══ RECORDS PROVIDED ══

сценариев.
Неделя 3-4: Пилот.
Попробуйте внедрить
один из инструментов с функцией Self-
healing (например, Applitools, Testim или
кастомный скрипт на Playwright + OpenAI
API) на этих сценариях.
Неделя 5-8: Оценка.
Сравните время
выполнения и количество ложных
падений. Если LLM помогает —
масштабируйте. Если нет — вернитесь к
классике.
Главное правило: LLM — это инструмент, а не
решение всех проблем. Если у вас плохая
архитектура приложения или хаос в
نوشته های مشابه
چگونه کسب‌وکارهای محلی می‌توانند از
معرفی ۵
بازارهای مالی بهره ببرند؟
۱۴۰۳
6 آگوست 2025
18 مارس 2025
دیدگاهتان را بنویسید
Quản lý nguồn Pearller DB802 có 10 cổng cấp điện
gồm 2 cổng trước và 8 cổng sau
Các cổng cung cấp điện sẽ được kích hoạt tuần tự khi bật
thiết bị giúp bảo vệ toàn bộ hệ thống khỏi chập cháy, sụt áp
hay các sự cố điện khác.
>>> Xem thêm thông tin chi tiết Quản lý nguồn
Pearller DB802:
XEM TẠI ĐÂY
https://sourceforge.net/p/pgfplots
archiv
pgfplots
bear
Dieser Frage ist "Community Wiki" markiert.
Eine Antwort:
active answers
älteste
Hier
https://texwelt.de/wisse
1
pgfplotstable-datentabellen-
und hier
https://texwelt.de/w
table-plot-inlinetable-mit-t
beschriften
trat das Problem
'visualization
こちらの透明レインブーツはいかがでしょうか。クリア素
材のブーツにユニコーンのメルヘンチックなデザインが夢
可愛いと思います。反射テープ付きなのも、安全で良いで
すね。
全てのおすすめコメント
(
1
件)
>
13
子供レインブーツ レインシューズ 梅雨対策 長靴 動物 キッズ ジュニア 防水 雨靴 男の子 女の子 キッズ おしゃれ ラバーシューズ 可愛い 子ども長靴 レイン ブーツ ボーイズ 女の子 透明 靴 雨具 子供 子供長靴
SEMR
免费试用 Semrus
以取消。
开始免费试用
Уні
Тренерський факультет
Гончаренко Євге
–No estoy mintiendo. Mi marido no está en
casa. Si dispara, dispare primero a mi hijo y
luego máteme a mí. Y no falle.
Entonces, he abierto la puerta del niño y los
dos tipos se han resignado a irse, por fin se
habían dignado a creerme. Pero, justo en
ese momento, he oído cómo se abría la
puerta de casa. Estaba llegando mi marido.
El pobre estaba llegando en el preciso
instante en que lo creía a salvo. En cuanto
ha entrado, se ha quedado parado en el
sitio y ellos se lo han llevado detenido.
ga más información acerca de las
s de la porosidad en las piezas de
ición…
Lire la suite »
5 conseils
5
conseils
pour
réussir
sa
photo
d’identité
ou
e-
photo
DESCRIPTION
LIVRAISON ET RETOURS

═══
══ RECORDS PROVIDED ══

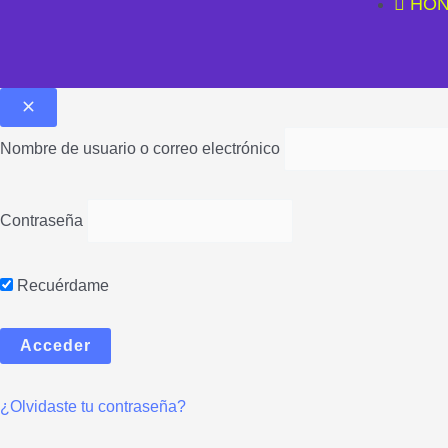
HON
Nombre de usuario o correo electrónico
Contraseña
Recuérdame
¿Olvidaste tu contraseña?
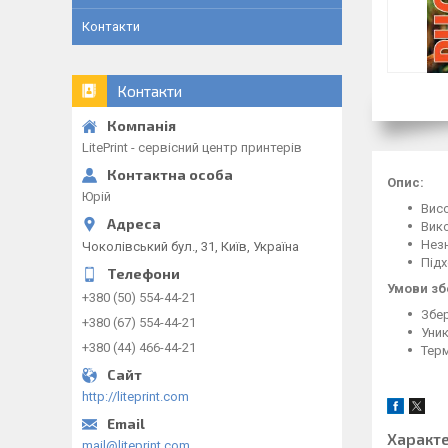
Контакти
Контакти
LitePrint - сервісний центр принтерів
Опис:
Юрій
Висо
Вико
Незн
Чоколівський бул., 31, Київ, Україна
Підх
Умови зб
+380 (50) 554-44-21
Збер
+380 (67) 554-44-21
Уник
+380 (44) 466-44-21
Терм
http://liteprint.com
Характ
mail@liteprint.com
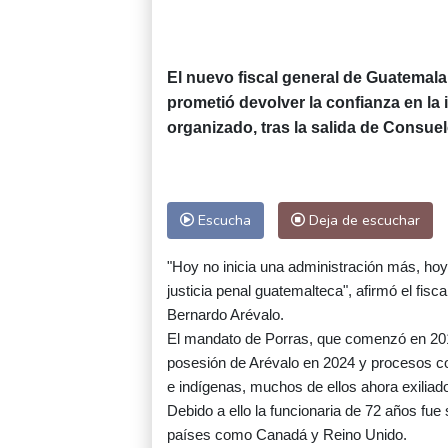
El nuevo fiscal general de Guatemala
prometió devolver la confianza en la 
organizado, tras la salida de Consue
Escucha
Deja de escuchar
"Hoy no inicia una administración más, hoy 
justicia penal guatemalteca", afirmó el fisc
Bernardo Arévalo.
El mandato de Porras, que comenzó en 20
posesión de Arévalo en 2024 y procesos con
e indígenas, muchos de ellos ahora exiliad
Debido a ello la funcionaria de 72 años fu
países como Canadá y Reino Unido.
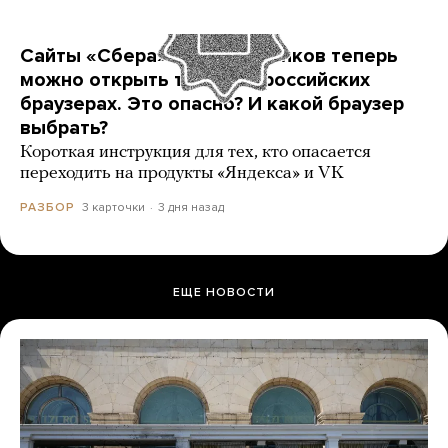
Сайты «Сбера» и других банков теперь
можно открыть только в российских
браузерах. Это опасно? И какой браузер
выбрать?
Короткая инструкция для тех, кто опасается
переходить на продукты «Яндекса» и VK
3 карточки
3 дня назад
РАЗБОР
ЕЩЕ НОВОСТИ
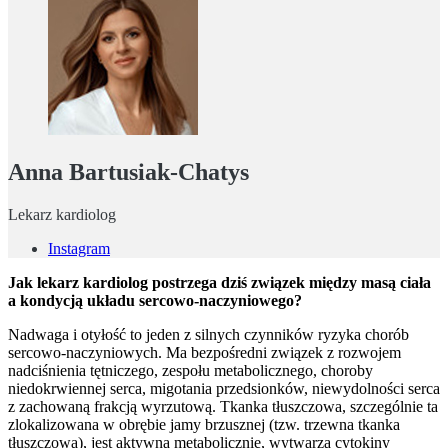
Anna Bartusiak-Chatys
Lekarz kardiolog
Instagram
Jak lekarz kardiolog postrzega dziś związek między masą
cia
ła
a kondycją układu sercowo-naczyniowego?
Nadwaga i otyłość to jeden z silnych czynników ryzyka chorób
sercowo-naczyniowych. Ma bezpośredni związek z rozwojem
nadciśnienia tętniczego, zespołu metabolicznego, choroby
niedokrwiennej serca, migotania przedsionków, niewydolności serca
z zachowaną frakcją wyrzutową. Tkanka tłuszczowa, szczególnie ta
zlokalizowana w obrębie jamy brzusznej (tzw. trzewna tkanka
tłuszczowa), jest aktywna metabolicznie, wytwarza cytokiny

═══

*EXERCISE:* For every line of the records that has the word "nguồn" in it, make a copy.

*SOLUTION BELOW:*
Quản lý nguồn Pearller DB802 có 10 cổng cấp điện
>>> Xem thêm thông tin chi tiết Quản lý nguồn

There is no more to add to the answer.